The four senators are McDonald, who represents the Albany area; James Alesi, who represents Monroe County in upstate New York; Mark Grisanti, who represents Buffalo; and Stephen Saland, who represents Dutchess County in the Hudson Valley region. It took a lot of urging from Gov. Andrew Cuomo to get the four of them to vote to legalize same-sex marriage, but once they agreed, they stuck by their decisions and have continued to do so.
People need to get over it, because the simple fact is that everyone should enjoy the same rights, Doug Curella, a spokesman for Grisanti, said to The Daily News.
They are entitled to their opinion, Mike Veitch, a spokesman for McDonald, told The Daily News. It is a free country.
The billboards are the latest and most visible move in an ongoing tussle between the National Organization for Marriage and several gay-rights groups, such as the Human Rights Campaign, that have pledged to support the senators who voted for the bill.
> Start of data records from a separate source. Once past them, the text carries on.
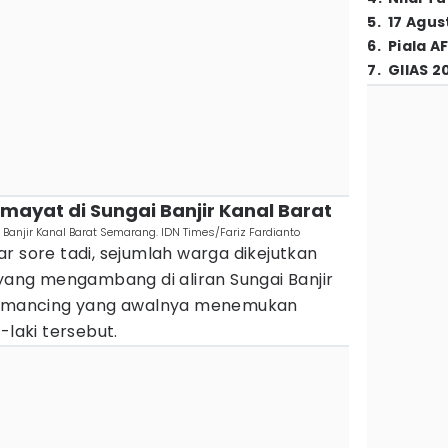
5
.
17 Agus
6
.
Piala A
7
.
GIIAS 2
 mayat di Sungai Banjir Kanal Barat
anjir Kanal Barat Semarang. IDN Times/Fariz Fardianto
r sore tadi, sejumlah warga dikejutkan
ng mengambang di aliran Sungai Banjir
 pemancing yang awalnya menemukan
-laki tersebut.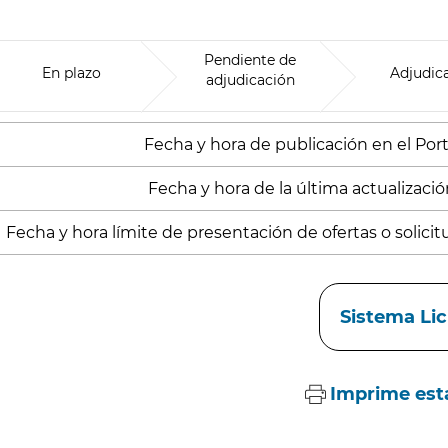
Pendiente de
En plazo
Adjudic
adjudicación
Fecha y hora de publicación en el Porta
Fecha y hora de la última actualización
Fecha y hora límite de presentación de ofertas o solicitu
aces
Sistema Li
Imprime est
The senators can also count on the considerable political clout of Cuomo, who is very popular throughout the state. He, too, promised to do everything in his power to get them re-elected in exchange for their support.
I can help you, Cuomo told the senators while he was lobbying them to vote for the bill, according to The New York Times. I am more of an asset than the vote will be a liability.
The goal of the National Organization for Marriage is not just to get the four senators voted out of office. Ultimately, they want to overturn the bill that legalized same-sex marriage and hold a statewide referendum to define marriage as between a man and a woman.